NEW YORK/LONDON, Jan 9 (Reuters)US— Treasury yields retreated from an eight-month high on Thursday while the dollar strengthened against major currencies. Markets weighed the Federal Reserve’s interest rate cut moves amid US economic resilience.
The benchmark 10-year US Treasury yield fell 0.45 basis points to 4.689%. It had reached a peak of 4.73% on Wednesday, the highest since April 2024. The closely watched US monthly payrolls report will shed some clues to the Fed on policy on Friday. Markets already fully price just one 25-basis-point cut in the US federal funds rate for all of 2025.
Yields have come down a little bit heading into Friday’s payroll number, and it’s indicative of the level of concern, which is that maybe the move in yields has been overdone, said Drew Matus, chief market strategist at MetLife Investment Management in New Jersey.
A further reading of the Fed’s minutes for its December policy meeting, released Wednesday, showed that officials were getting anxious about President-elect Donald Trump’s proposed tariffs and immigration policies as possibly dragging out the battle against inflation.

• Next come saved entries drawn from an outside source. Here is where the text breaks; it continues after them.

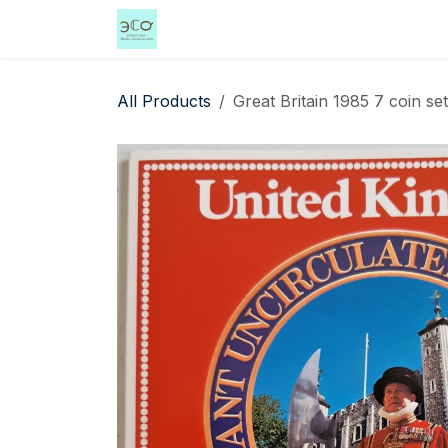
Skip to Content
Home
Shop
Events
Services
All Products
Great Britain 1985 7 coin se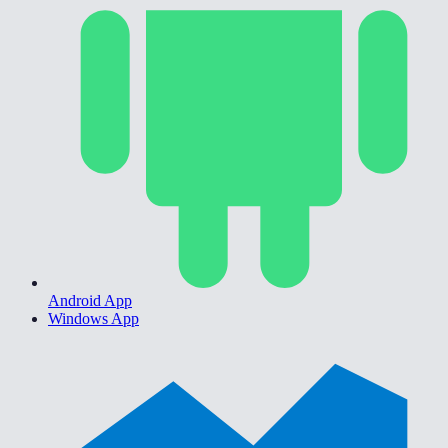
Android App
Windows App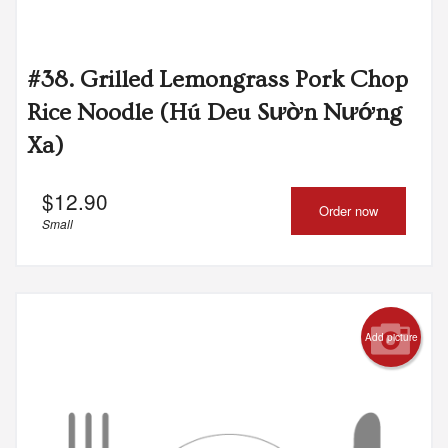
#38. Grilled Lemongrass Pork Chop
Rice Noodle (Hú Deu Sườn Nướng
Xa)
$
12.90
Order now
Small
Add picture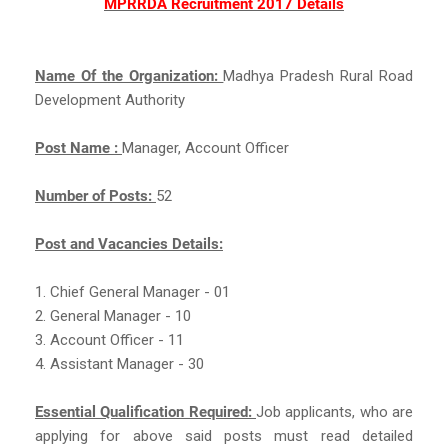
MPRRDA Recruitment 2017 Details
Name Of the Organization:
Madhya Pradesh Rural Road
Development Authority
Post Name :
Manager, Account Officer
Number of Posts:
52
Post and Vacancies Details:
1. Chief General Manager - 01
2. General Manager - 10
3. Account Officer - 11
4. Assistant Manager - 30
Essential Qualification Required:
Job applicants, who are
applying for above said posts must read detailed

A market selloff in Treasuries continued on Wednesday after a CNN report that President-elect Donald Trump was considering declaring a national economic emergency to provide a legal justification for a series of universal levies on allies and adversaries.
US stock markets were closed on Thursday to mark the funeral of former US president Jimmy Carter. US bond markets close early at 2 p.m. ET (1900 GMT).
“I put the fair value 10-year yield at 4.50%, and yet we’re still at 4.66% headed into a report that will either show continuing strength in the labor market, in which case the rate cuts aren’t the right thing to be doing or show labor weakness and will ratify the Fed’s view of the world against the backdrop of inflation that remains elevated and a high degree of uncertainty in policy and economic outcomes,” Matus said.